Goal of the exercise
Copy each line that includes the string "atoms" from the material into your answer.
----------
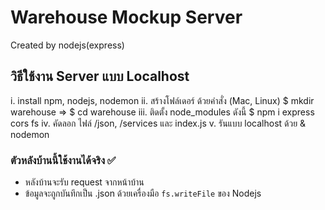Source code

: # Warehouse Mockup Server

Created by nodejs(express)

## วิธีใช้งาน Server แบบ Localhost

i. install npm, nodejs, nodemon
ii. สร้างโฟล์เดอร์ ด้วยคำสั่ง (Mac, Linux) $ mkdir warehouse => $ cd warehouse
iii. ติดตั้ง node_modules ดังนี้ $ npm i express cors fs
iv. คัดลอก ไฟล์ /json, /services และ index.js
v. รันแบบ localhost ด้วย & nodemon

### ตัวหลังบ้านนี้ใช้งานได้จริง ✅️
- หลังบ้านจะรับ request จากหน้าบ้าน
- ข้อมูลจะถูกบันทึกเป็น .json ด้วยเครื่องมือ `fs.writeFile` ของ Nodejs
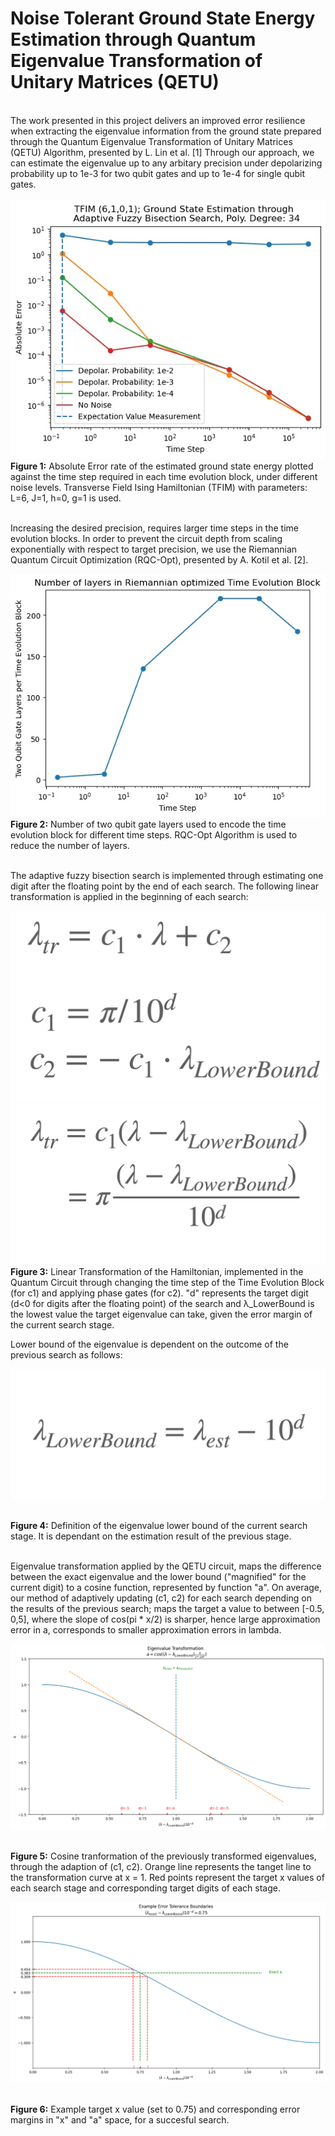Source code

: ﻿<h1>Noise Tolerant Ground State Energy Estimation through Quantum Eigenvalue Transformation of Unitary Matrices (QETU)</h1> 

<br>
The work presented in this project delivers an improved error resilience when extracting the eigenvalue information from the ground state prepared through the Quantum Eigenvalue Transformation of Unitary Matrices (QETU) Algorithm, presented by L. Lin et al. [1] Through our approach, we can estimate the eigenvalue up to any arbitary precision under depolarizing probability up to 1e-3 for two qubit gates and up to 1e-4 for single qubit gates. <br>
<br>
<div style="text-align:center">
<img src="https://github.com/erenaykrcn/qetu/blob/main/theory/figures/adaptive_fuzzy_noise.jpg">
</div>
<b>Figure 1:</b> Absolute Error rate of the estimated ground state energy plotted against the time step required in each time evolution block, under different noise levels. Transverse Field Ising Hamiltonian (TFIM) with parameters: L=6, J=1, h=0, g=1 is used.



<br>Increasing the desired precision, requires larger time steps in the time evolution blocks. In order to prevent the circuit depth from scaling exponentially with respect to target precision, we use the Riemannian Quantum Circuit Optimization (RQC-Opt), presented by A. Kotil et al. [2].


<img src="https://github.com/erenaykrcn/qetu/blob/main/theory/figures/layers_vs_timestep.jpg">
<br><b>Figure 2:</b> Number of two qubit gate layers used to encode the time evolution block for different time steps. RQC-Opt Algorithm is used to reduce the number of layers.

<br>The adaptive fuzzy bisection search is implemented through estimating one digit after the floating point by the end of each search. The following linear transformation is applied in the beginning of each search:

<img src="https://github.com/erenaykrcn/qetu/blob/main/theory/figures/eig_trafo0.jpg">
<img src="https://github.com/erenaykrcn/qetu/blob/main/theory/figures/eig_trafo1.jpg">
<br><b>Figure 3:</b> Linear Transformation of the Hamiltonian, implemented in the Quantum Circuit through changing the time step of the Time Evolution Block (for c1) and applying phase gates (for c2).
"d" represents the target digit (d<0 for digits after the floating point) of the search and λ_LowerBound is the lowest value the target eigenvalue can take, given the error margin of the current search stage.

Lower bound of the eigenvalue is dependent on the outcome of the previous search as follows:

<img src="https://github.com/erenaykrcn/qetu/blob/main/theory/figures/lower_bound_def.jpg">

<br><b>Figure 4:</b> Definition of the eigenvalue lower bound of the current search stage. It is dependant on the estimation result of the previous stage.

<br>Eigenvalue transformation applied by the QETU circuit, maps the difference between the exact eigenvalue and the lower bound ("magnified" for the current digit) to a cosine function, represented by function "a". On average, our method of adaptively updating (c1, c2) for each search depending on the results of the previous search; maps the target a value to between [-0.5, 0,5], where the slope of cos(pi * x/2) is sharper, hence large approximation error in a, corresponds to smaller approximation errors in lambda.

![](https://github.com/erenaykrcn/qetu/blob/main/theory/figures/cos1.png)

<br><b>Figure 5:</b> Cosine tranformation of the previously transformed eigenvalues, through the adaption of (c1, c2). Orange line represents the tanget line to the transformation curve at x = 1. Red points represent the target x values of each search stage and corresponding target digits of each stage. 

![](https://github.com/erenaykrcn/qetu/blob/main/theory/figures/cos2.png)

<br><b>Figure 6:</b> Example target x value (set to 0.75) and corresponding error margins in "x" and "a" space, for a succesful search. 
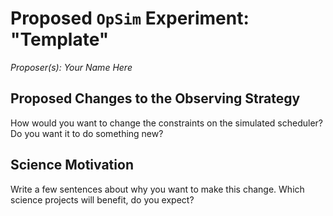 # Proposed `OpSim` Experiment: "Template"

*Proposer(s): Your Name Here*


## Proposed Changes to the Observing Strategy

How would you want to change the constraints on the simulated
scheduler? Do you want it to do something new?


## Science Motivation

Write a few sentences about why you want to make this change. Which
science projects will benefit, do you expect?
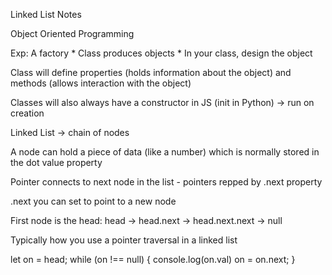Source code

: Linked List Notes 

Object Oriented Programming 

Exp: A factory
    * Class produces objects 
    * In your class, design the object

Class will define properties (holds information about the object) and methods (allows interaction with the object)

Classes will also always have a constructor in JS (init in Python) -> run on creation

Linked List -> chain of nodes

A node can hold a piece of data (like a number) which is normally stored in the dot value property 

Pointer connects to next node in the list - pointers repped by .next property 

.next you can set to point to a new node 

First node is the head: head -> head.next -> head.next.next -> null

Typically how you use a pointer traversal in a linked list

let on = head;
while (on !== null) {
    console.log(on.val)
    on = on.next;
}





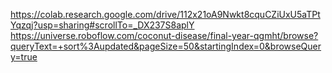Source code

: https://colab.research.google.com/drive/112x21oA9Nwkt8cquCZiUxU5aTPtYqzqj?usp=sharing#scrollTo=_DX237S8aplY
https://universe.roboflow.com/coconut-disease/final-year-qgmht/browse?queryText=+sort%3Aupdated&pageSize=50&startingIndex=0&browseQuery=true
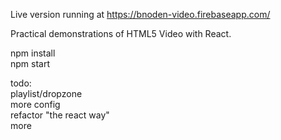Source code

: Live version running at https://bnoden-video.firebaseapp.com/  

Practical demonstrations of HTML5 Video with React.  

npm install  
npm start  


todo:  
playlist/dropzone  
more config  
refactor "the react way"   
more  
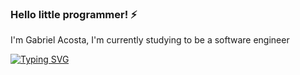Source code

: ### Hello little programmer! ⚡
I'm Gabriel Acosta, I'm currently studying to be a software engineer

<!--Typing SVG credit to DenverCoder1-->
<a href="https://git.io/typing-svg"><img src="https://readme-typing-svg.demolab.com?font=Fira+Code&pause=1000&color=47566F&center=true&vCenter=true&width=435&lines=Looking+forward.+.+.;Apps+developer.+.+." alt="Typing SVG" /></a>
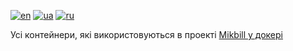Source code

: [![en](https://img.shields.io/badge/lang-en-red.svg)](README.md)
[![ua](https://img.shields.io/badge/lang-ua-yellow.svg)](README.ua.md)
[![ru](https://img.shields.io/badge/lang-ru-blue.svg)](README.ru.md)

Усі контейнери, які використовуються в проекті [Mikbill у докері](https://github.com/Nekkoy/docker_mikbill)
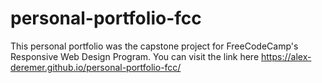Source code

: # personal-portfolio-fcc
This personal portfolio was the capstone project for FreeCodeCamp's Responsive Web Design Program. You can visit the link here https://alex-deremer.github.io/personal-portfolio-fcc/
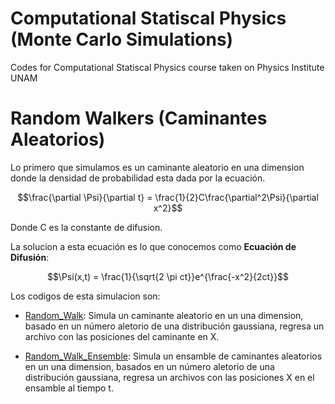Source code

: # Computational Statiscal Physics (Monte Carlo Simulations) 
Codes for Computational Statiscal Physics course taken on Physics Institute UNAM

# Random Walkers (Caminantes Aleatorios)

Lo primero que simulamos es un caminante aleatorio en una dimension donde la densidad de probabilidad esta dada por la ecuación.

$$\frac{\partial \Psi}{\partial t} = \frac{1}{2}C\frac{\partial^2\Psi}{\partial x^2}$$

Donde C es la constante de difusion.

La solucion a esta ecuación es lo que conocemos como **Ecuación de Difusión**:

$$\Psi(x,t) = \frac{1}{\sqrt{2 \pi ct}}e^{\frac{-x^2}{2ct}}$$

Los codigos de esta simulacion son:

- [Random_Walk](https://github.com/Mahonry/StatiscalPhysics/blob/main/Random_Walk.cpp): Simula un caminante aleatorio en un una dimension, basado en un número aletorio de una distribución gaussiana, regresa un archivo con las posiciones del caminante en X.

- [Random_Walk_Ensemble](https://github.com/Mahonry/StatiscalPhysics/blob/main/Random_Walk_Ensemble.cpp): Simula un ensamble de caminantes aleatorios en un una dimension, basados en un número aletorio de una distribución gaussiana, regresa un archivos con las posiciones X en el ensamble al tiempo t.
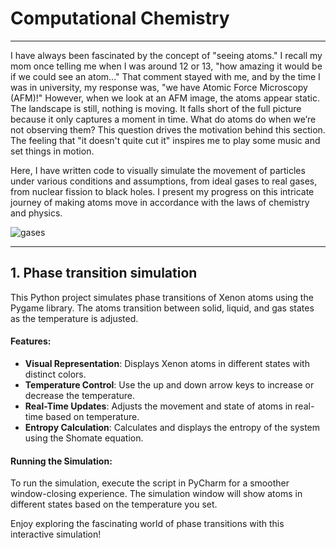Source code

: # Computational Chemistry

---

I have always been fascinated by the concept of "seeing atoms." I recall my mom once telling me when I was around 12 or 13, "how amazing it would be if we could see an atom..." That comment stayed with me, and by the time I was in university, my response was, "we have Atomic Force Microscopy (AFM)!" However, when we look at an AFM image, the atoms appear static. The landscape is still, nothing is moving. It falls short of the full picture because it only captures a moment in time. What do atoms do when we’re not observing them? This question drives the motivation behind this section. The feeling that "it doesn't quite cut it" inspires me to play some music and set things in motion.

Here, I have written code to visually simulate the movement of particles under various conditions and assumptions, from ideal gases to real gases, from nuclear fission to black holes. I present my progress on this intricate journey of making atoms move in accordance with the laws of chemistry and physics.

![gases](https://github.com/AndrewBulata/Computational-Chemistry/assets/64040990/37d1c475-016d-48ec-b93d-455414217006)

---
## 1. Phase transition simulation


This Python project simulates phase transitions of Xenon atoms using the Pygame library. The atoms transition between solid, liquid, and gas states as the temperature is adjusted. 

#### Features:
- **Visual Representation**: Displays Xenon atoms in different states with distinct colors.
- **Temperature Control**: Use the up and down arrow keys to increase or decrease the temperature.
- **Real-Time Updates**: Adjusts the movement and state of atoms in real-time based on temperature.
- **Entropy Calculation**: Calculates and displays the entropy of the system using the Shomate equation.

#### Running the Simulation:
To run the simulation, execute the script in PyCharm for a smoother window-closing experience. The simulation window will show atoms in different states based on the temperature you set.

Enjoy exploring the fascinating world of phase transitions with this interactive simulation!
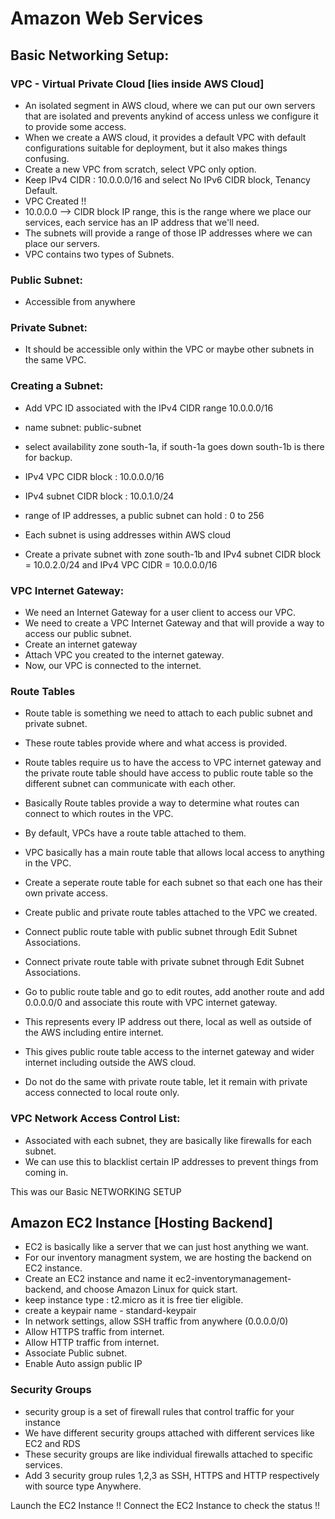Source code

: # Amazon Web Services

## Basic Networking Setup:

### VPC - Virtual Private Cloud [lies inside AWS Cloud]
- An isolated segment in AWS cloud, where we can put our own servers that are isolated and prevents anykind of access unless we configure it to provide some access.
- When we create a AWS cloud, it provides a default VPC with default configurations suitable for deployment, but it also makes things confusing.
- Create a new VPC from scratch, select VPC only option.
- Keep IPv4 CIDR : 10.0.0.0/16 and select No IPv6 CIDR block, Tenancy Default.
- VPC Created !!
- 10.0.0.0 --> CIDR block IP range, this is the range where we place our services, each service has an IP address that we'll need.
- The subnets will provide a range of those IP addresses where we can place our servers.
- VPC contains two types of Subnets.
### Public Subnet: 
- Accessible from anywhere
### Private Subnet:
- It should be accessible only within the VPC or maybe other subnets in the same VPC.

### Creating a Subnet:
- Add VPC ID associated with the IPv4 CIDR range 10.0.0.0/16
- name subnet: public-subnet
- select availability zone south-1a, if south-1a goes down south-1b is there for backup.
- IPv4 VPC CIDR block : 10.0.0.0/16
- IPv4 subnet CIDR block : 10.0.1.0/24
- range of IP addresses, a public subnet can hold : 0 to 256
- Each subnet is using addresses within AWS cloud

- Create a private subnet with zone south-1b and IPv4 subnet CIDR block = 10.0.2.0/24 and IPv4 VPC CIDR = 10.0.0.0/16

### VPC Internet Gateway:
- We need an Internet Gateway for a user client to access our VPC.
- We need to create a VPC Internet Gateway and that will provide a way to access our public subnet.
- Create an internet gateway
- Attach VPC you created to the internet gateway.
- Now, our VPC is connected to the internet.

### Route Tables
- Route table is something we need to attach to each public subnet and private subnet.
- These route tables provide where and what access is provided.
- Route tables require us to have the access to VPC internet gateway and the private route table should have access to public route table so the different subnet can communicate with each other.
- Basically Route tables provide a way to determine what routes can connect to which routes in the VPC.
- By default, VPCs have a route table attached to them.
- VPC basically has a main route table that allows local access to anything in the VPC.
- Create a seperate route table for each subnet so that each one has their own private access.
- Create public and private route tables attached to the VPC we created.
- Connect public route table with public subnet through Edit Subnet Associations.
- Connect private route table with private subnet through Edit Subnet Associations.

- Go to public route table and go to edit routes, add another route and add 0.0.0.0/0 and associate this route with VPC internet gateway.
- This represents every IP address out there, local as well as outside of the AWS including entire internet.
- This gives public route table access to the internet gateway and wider internet including outside the AWS cloud.
- Do not do the same with private route table, let it remain with private access connected to local route only.

### VPC Network Access Control List:
- Associated with each subnet, they are basically like firewalls for each subnet.
- We can use this to blacklist certain IP addresses to prevent things from coming in.

This was our Basic NETWORKING SETUP


## Amazon EC2 Instance [Hosting Backend]
- EC2 is basically like a server that we can just host anything we want.
- For our inventory managment system, we are hosting the backend on EC2 instance.
- Create an EC2 instance and name it ec2-inventorymanagement-backend, and choose Amazon Linux for quick start.
- keep instance type : t2.micro as it is free tier eligible.
- create a keypair name - standard-keypair
- In network settings, allow SSH traffic from anywhere (0.0.0.0/0)
- Allow HTTPS traffic from internet.
- Allow HTTP traffic from internet.
- Associate Public subnet.
- Enable Auto assign public IP

### Security Groups
- security group is a set of firewall rules that control traffic for your instance
- We have different security groups attached with different services like EC2 and RDS
- These security groups are like individual firewalls attached to specific services.
- Add 3 security group rules 1,2,3 as SSH, HTTPS and HTTP respectively with source type Anywhere.

Launch the EC2 Instance !!
Connect the EC2 Instance to check the status !!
----------
Answer area
I have always been fascinated by the concept of "seeing atoms." I recall my mom once telling me when I was around 12 or 13, "how amazing it would be if we could see an atom..." That comment stayed with me, and by the time I was in university, my response was, "we have Atomic Force Microscopy (AFM)!" However, when we look at an AFM image, the atoms appear static. The landscape is still, nothing is moving. It falls short of the full picture because it only captures a moment in time. What do atoms do when we’re not observing them? This question drives the motivation behind this section. The feeling that "it doesn't quite cut it" inspires me to play some music and set things in motion.
Here, I have written code to visually simulate the movement of particles under various conditions and assumptions, from ideal gases to real gases, from nuclear fission to black holes. I present my progress on this intricate journey of making atoms move in accordance with the laws of chemistry and physics.
This Python project simulates phase transitions of Xenon atoms using the Pygame library. The atoms transition between solid, liquid, and gas states as the temperature is adjusted. 
- **Visual Representation**: Displays Xenon atoms in different states with distinct colors.
- **Real-Time Updates**: Adjusts the movement and state of atoms in real-time based on temperature.
To run the simulation, execute the script in PyCharm for a smoother window-closing experience. The simulation window will show atoms in different states based on the temperature you set.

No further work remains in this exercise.